COMMUNICATING RACIAL JUSTICE: The Budget for Families Campaign
Overview
The 2000 census was a wake-up call for Coleman Advocates for Children and Youth. The census showed that San Francisco has the smallest child population of any major city in the nation. For an organization with a 30-year history of improving the lives of children and youth in San Francisco, this finding was a call to action.
Coleman Advocates decided it was time to apply its citywide advocacy power to organizing low-income families of color against gentrification and displacement. As part of a long-term campaign to keep families in San Francisco, Coleman and a coalition of advocacy and service partners crafted a short-term aggressive campaign to win immediate gains for low-income families. The “Budget 4 Families” coaliton demanded and won $10 million dollars for job training and placement in living wage jobs, quality childcare, violence prevention services, and assistance to keep families in affordable housing.
Steps to Success
- Coleman conducted strategic research that centered race. Coleman’s first successful step in communicating for racial justice was their report, “Families Struggling to Stay: Why Families Are Leaving San Francisco and What Can be Done.” Through this in-depth report, Coleman framed current conditions as a crisis for low-income families of color. Coleman found:
- Compared to the rest of the city, San Francisco’s families are disproportionately low and moderate income, and are people of color. Significant proportions of the city’s families are recent immigrants, while many Latino and Asian families have lived in the city for generations. After white families, the second largest group of families are Asian, primarily Chinese. The poorest neighborhoods of the city have the highest concentrations of children, and while African American children have the highest rates of poverty, the greatest number of poor children are Chinese.
- Coleman crafted a visionary frame. Coleman asked the YMC to support its media strategy development. YMC began by leading Coleman through a strategic discussion about the current problem, current assumptions, and barriers they would face in communicating about this issue. YMC suggested they ground their communications work in a visionary, solutions-based frame. Coleman’s “SF families stand our ground” frame centered the power of families organizing to transform a city at a crossroads. Decision-makers and media-makers were unable to disagree with such a powerful and unifying vision.
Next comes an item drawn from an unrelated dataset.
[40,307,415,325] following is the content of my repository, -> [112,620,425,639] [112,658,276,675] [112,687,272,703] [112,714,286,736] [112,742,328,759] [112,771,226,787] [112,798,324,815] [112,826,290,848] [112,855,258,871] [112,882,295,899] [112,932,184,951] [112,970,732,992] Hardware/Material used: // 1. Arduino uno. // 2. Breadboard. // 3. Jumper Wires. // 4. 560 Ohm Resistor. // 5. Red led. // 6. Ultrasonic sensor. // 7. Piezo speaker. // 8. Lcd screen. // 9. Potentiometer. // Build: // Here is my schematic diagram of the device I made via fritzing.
- Coleman positioned families of color as the majority vs. a clear public target: Mayor Gavin Newsom. YMC conducted a series of discussions with Coleman to craft a strategic story that conveyed their frame. While Mayor Gavin Newsom had gained notoriety as a supporter of gay marriage, as a harsh crusader against homelessness, and as a dubious friend of labor by supporting striking hotel workers, he had not done much in his tenure to support poor and low-income communities of color in San Francisco. Coleman told a story of thousands of families of color in the Southeastern neighborhoods of the city, neglected by a Mayor beholden to corporate development interests and his own public image. In doing so, Coleman effectively positioned families of color as unsung heroes in need of support, and piggybacked off the media’s daily attention to “golden boy” Mayor Newsom.
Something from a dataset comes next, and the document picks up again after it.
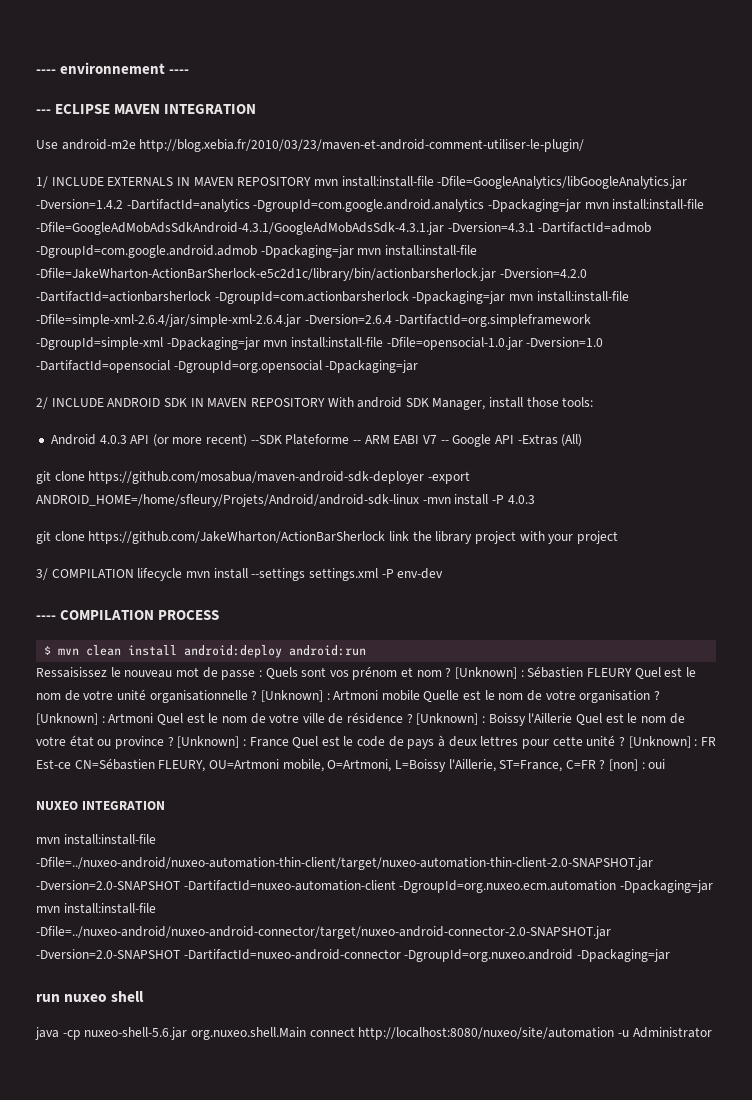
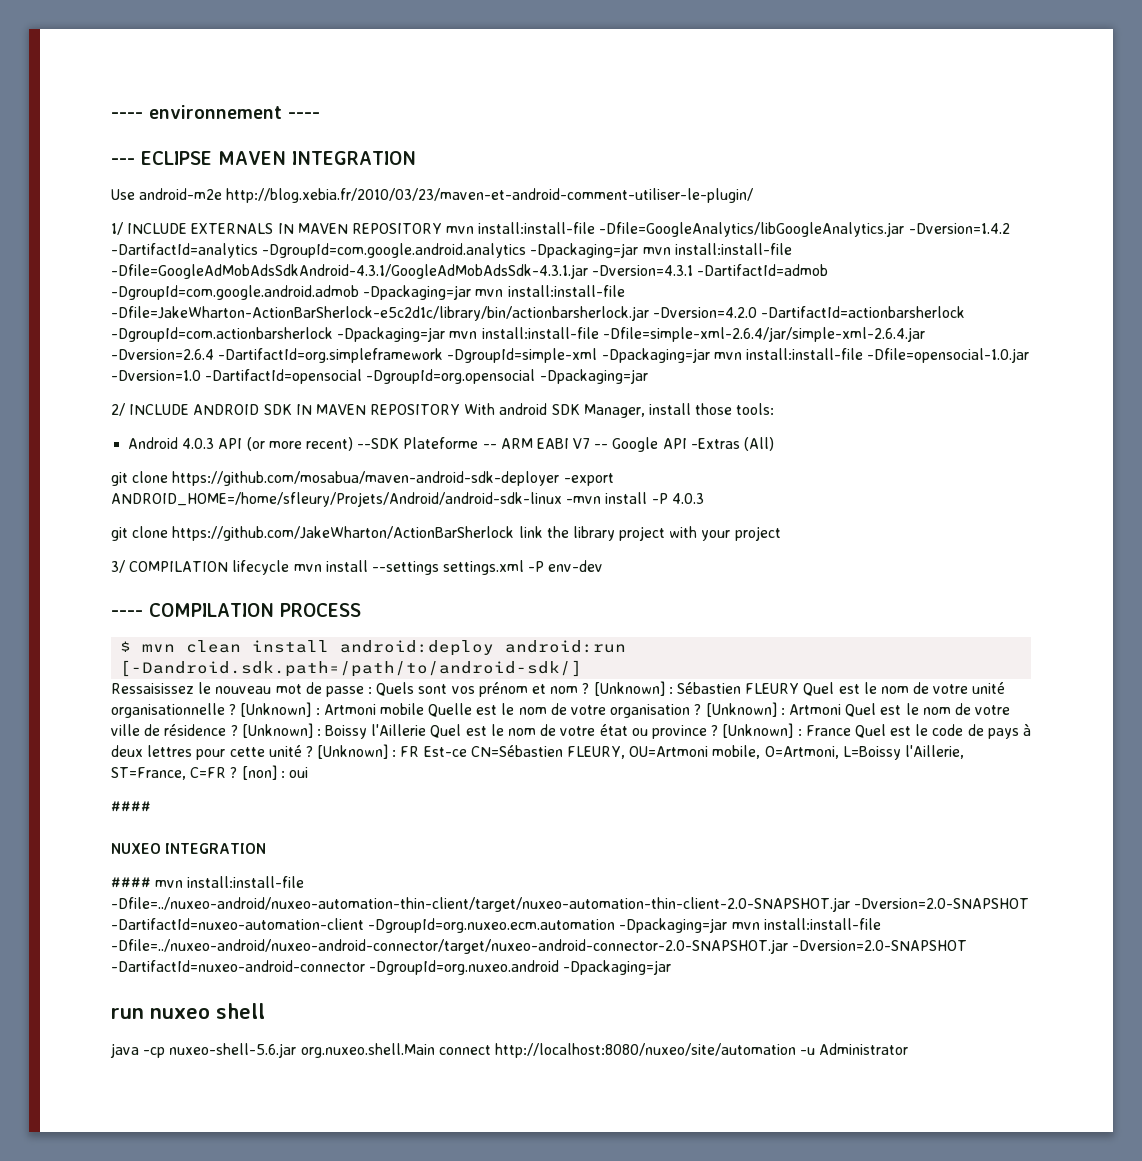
(367, 650) none -> [120,660,583,677] [-Dandroid.sdk.path=/path/to/android-sdk/]
(666, 764) none -> [111,801,151,812] // ####
(165, 805) none -> [111,877,151,888] ####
- Coleman designed powerful base-building media events. Coleman executed two creative tactics that cultivated media leaders, mobilized their base, and pressured decision-makers through creative communications and people power. The first was a press conference on the steps of city hall to launch their Budget 4 Families platform. The press conference featured remarkable visuals that captured the problem, solution and vision — suitcases resting on the steps of city hall represented families leaving San Francisco, a red carpet leading to the doors of city hall implied the Mayor could “roll out the red carpet” for these same families by invest more money in needed services. The second was a Stand Up for Families rally attended by more than 800 people. The rally featured family-oriented services including games, vendors, booths and speakers. Coleman leaders threatened with displacement delivered moving testimonials on their struggle to stay in SF. Both these events earned media coverage on every major TV network, the San Francisco Chronicle, and numerous community and ethnic outlets.
- Coleman conducted insider mass-based advocacy to sway the Board of Supervisors. By this point, the Mayor and the Board of Supervisors were already responding to Coleman’s demands. But to seal the deal, Coleman organized a “family sit-in” during the last budget hearing at city hall. More than 150 people packed into the room pressuring the Board of Supervisors to pass Coleman’s proposed $10 million budget. Coleman director N’Tanya Lee describes the scene:
We did it “family style,” with pizza, juice and games for the kids and a welcoming, bilingual organizing crew for the ethnically diverse crowd. Volunteers got on their knees and played bingo with the kids. It was more like a family-friendly house party than a budget meeting, and low income families finally felt ownership of their own City Hall.
Impacts
Over a short but intense seven months, Coleman and the Budget 4 Families coalition conducted creative media work, organized 1,000 people to win $10 million for essential violence prevention, childcare, affordable housing and job training services. And they won.
With vision, effective organizing and a creative communications strategy unafraid to center the problems and power of communities of color, Coleman and their allies won a life-and-death victory for low-income families in SF. Coleman is now preparing to launch a long-term campaign to improve public education and secure more quality affordable housing in San Francisco. They are prioritizing communications by hiring a development and communications director to resource their ongoing struggle for racial justice in San Francisco and beyond.